Congratulations! You’ve made the exciting choice to add to your family and adopt a pet. If this is your first pet ever, or your first after your previous companion passed away, prepare for putting in some hard work. It takes effort to integrate a cat or dog into the family. Luckily for you we have some useful advice.
Organise a vet
You’ll need this person for everything where your pet’s health is concerned. Our Pets at Rest service even comes to some of our partners to take care of the pet cremation process.

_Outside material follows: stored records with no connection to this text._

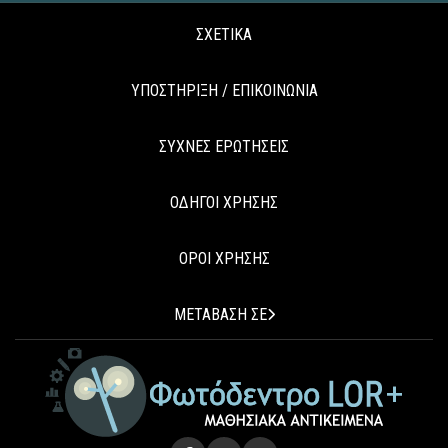
ΣΧΕΤΙΚΑ
ΥΠΟΣΤΗΡΙΞΗ / ΕΠΙΚΟΙΝΩΝΙΑ
ΣΥΧΝΕΣ ΕΡΩΤΗΣΕΙΣ
ΟΔΗΓΟΙ ΧΡΗΣΗΣ
ΟΡΟΙ ΧΡΗΣΗΣ
ΜΕΤΑΒΑΣΗ ΣΕ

When your new cat or dog is a baby (less than a year old), veterinary visits will be frequent. They’ll need vaccinations and microchipping in case they get lost. The best age to take a puppy or kitten to the vet for the first time is before they’re 8 weeks old.
Prep the house
Young animals are curious and full of energy. These two combined will result in accidents to both them and the house if you don’t take precautions. Invest in security gates, puppy pads/litter, and a dog or cat house for them to sleep in.
It’s also a good idea to invest in some chew toys and scratch surfaces. This saves your favourite shoes and your walls from getting chewed out.
Warn the kids
Both your own and those who come to visit. Your new pet already feels overwhelmed by its new home, adding loud noises and excitement to the mix won’t help it settle in.

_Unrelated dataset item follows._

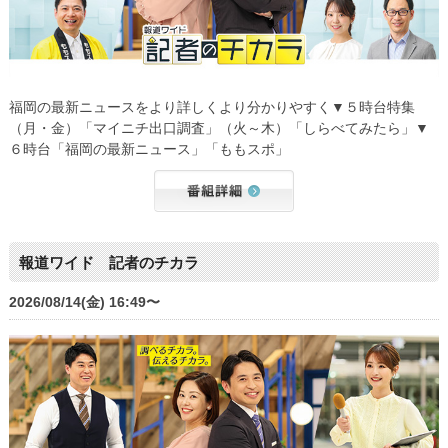
福岡の最新ニュースをより詳しくより分かりやすく▼５時台特集
（月・金）「マイニチ出口調査」（火～木）「しらべてみたら」▼
６時台「福岡の最新ニュース」「ももスポ」
報道ワイド 記者のチカラ
2026/08/14(金) 16:49〜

Animals have boundaries, just as humans do. One way the express this is through growling. Whether playfully or not, it’s a warning that any more pushing will result in a bite. Warn the children not to wake up the dog/cat if they’re sleeping, pull their tail, or snatch their toys away.

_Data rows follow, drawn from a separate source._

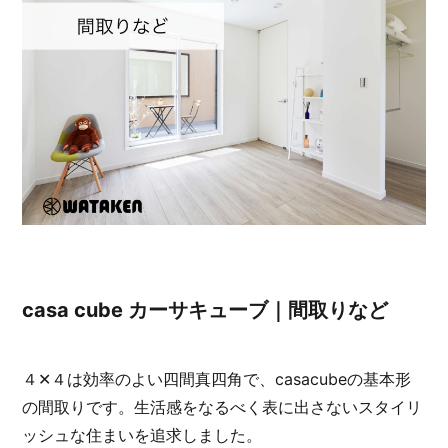
casa cube カーサキューブ｜ビジュアル
casa cube カーサキューブ｜スペック
casa cube カーサキューブ｜各種保証
casa cube カーサキューブ｜間取りなど
４✕４は効率のよい四間真四角で、casacubeの基本形
の間取りです。生活感をなるべく表に出さないスタイリ
ッシュな住まいを追求しました。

This one requires a bit of Google-ing around; anyone can claim to be a dog trainer. Ask your friends as well. People are always willing to share why their pets are so well behaved. It’s important to get your dog enrolled before they’re a year and a half old. It’s easier for them to learn and form habits.
Obedience training is an excellent way to bond with your pet. You will both learn to communicate and the puppy will get used to other dogs in the same environment. They’ll also learn canine body language and acceptable behaviours. This helps them grow into a confident adult dog.
Schedule the important things
Once your pet gets into a routine, they’ll remember it well. 6am, play in the park time. 5pm, you come home. 6pm, dinner time. Don’t be surprised when your pet tries to get your attention the same time everyday for a walk.